_Exercise brief_
Render the material below as a Markdown table with the columns "No." and "Text", from the line containing "Bourgbarre (35)" to the line containing "Unter Mitarbeit von", both included. Number each line in sequence, omit blank lines, and leave the pictures out.
==*==
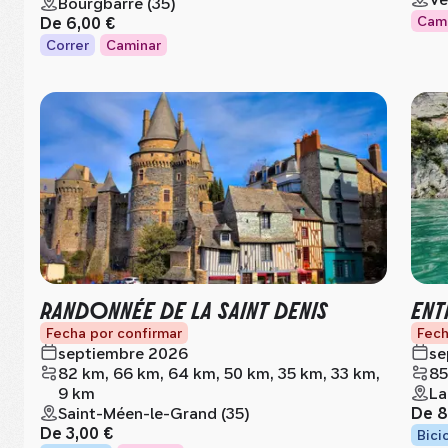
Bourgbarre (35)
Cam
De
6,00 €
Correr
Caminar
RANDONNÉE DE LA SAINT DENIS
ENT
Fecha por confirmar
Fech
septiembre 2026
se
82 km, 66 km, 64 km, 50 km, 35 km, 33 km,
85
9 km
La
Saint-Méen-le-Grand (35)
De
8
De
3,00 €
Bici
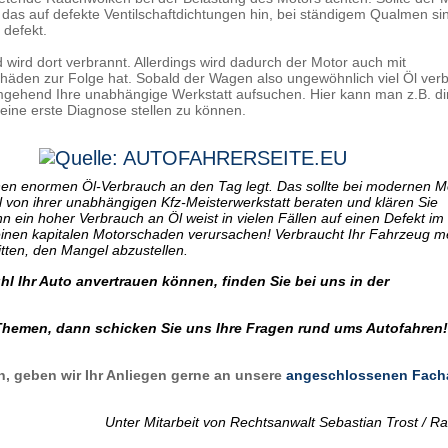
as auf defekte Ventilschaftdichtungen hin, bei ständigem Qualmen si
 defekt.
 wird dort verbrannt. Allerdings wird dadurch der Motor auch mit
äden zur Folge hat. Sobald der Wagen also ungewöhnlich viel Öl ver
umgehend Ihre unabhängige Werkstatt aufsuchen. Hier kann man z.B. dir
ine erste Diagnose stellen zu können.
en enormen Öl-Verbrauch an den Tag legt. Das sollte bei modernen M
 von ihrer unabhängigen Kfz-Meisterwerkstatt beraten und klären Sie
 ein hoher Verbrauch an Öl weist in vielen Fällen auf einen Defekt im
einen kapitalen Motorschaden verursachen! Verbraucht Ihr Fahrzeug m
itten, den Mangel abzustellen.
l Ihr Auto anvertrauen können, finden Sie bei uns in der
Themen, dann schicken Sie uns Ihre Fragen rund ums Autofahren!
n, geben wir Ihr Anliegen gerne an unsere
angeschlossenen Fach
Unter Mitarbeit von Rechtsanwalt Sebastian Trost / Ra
==*==
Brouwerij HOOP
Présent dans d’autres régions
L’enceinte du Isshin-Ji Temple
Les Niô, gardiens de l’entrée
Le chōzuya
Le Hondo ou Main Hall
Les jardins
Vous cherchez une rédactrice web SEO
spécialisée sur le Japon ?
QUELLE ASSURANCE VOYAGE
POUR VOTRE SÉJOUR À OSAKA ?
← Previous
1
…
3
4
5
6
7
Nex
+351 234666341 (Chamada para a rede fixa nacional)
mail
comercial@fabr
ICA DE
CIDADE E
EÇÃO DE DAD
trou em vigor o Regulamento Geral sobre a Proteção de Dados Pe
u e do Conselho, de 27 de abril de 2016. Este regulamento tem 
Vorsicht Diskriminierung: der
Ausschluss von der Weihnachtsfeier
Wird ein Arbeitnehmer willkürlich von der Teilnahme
==*==
_Output below_
| No. | Text |
|---|---|
| 1 | Bourgbarre (35) |
| 2 | Cam |
| 3 | De |
| 4 | 6,00 € |
| 5 | Correr |
| 6 | Caminar |
| 7 | RANDONNÉE DE LA SAINT DENIS |
| 8 | ENT |
| 9 | Fecha por confirmar |
| 10 | Fech |
| 11 | septiembre 2026 |
| 12 | se |
| 13 | 82 km, 66 km, 64 km, 50 km, 35 km, 33 km, |
| 14 | 85 |
| 15 | 9 km |
| 16 | La |
| 17 | Saint-Méen-le-Grand (35) |
| 18 | De |
| 19 | 8 |
| 20 | De |
| 21 | 3,00 € |
| 22 | Bici |
| 23 | as auf defekte Ventilschaftdichtungen hin, bei ständigem Qualmen si |
| 24 |  defekt. |
| 25 |  wird dort verbrannt. Allerdings wird dadurch der Motor auch mit |
| 26 | äden zur Folge hat. Sobald der Wagen also ungewöhnlich viel Öl ver |
| 27 | umgehend Ihre unabhängige Werkstatt aufsuchen. Hier kann man z.B. dir |
| 28 | ine erste Diagnose stellen zu können. |
| 29 | en enormen Öl-Verbrauch an den Tag legt. Das sollte bei modernen M |
| 30 |  von ihrer unabhängigen Kfz-Meisterwerkstatt beraten und klären Sie |
| 31 |  ein hoher Verbrauch an Öl weist in vielen Fällen auf einen Defekt im |
| 32 | einen kapitalen Motorschaden verursachen! Verbraucht Ihr Fahrzeug m |
| 33 | itten, den Mangel abzustellen. |
| 34 | l Ihr Auto anvertrauen können, finden Sie bei uns in der |
| 35 | Themen, dann schicken Sie uns Ihre Fragen rund ums Autofahren! |
| 36 | n, geben wir Ihr Anliegen gerne an unsere |
| 37 | angeschlossenen Fach |
| 38 | Unter Mitarbeit von Rechtsanwalt Sebastian Trost / Ra |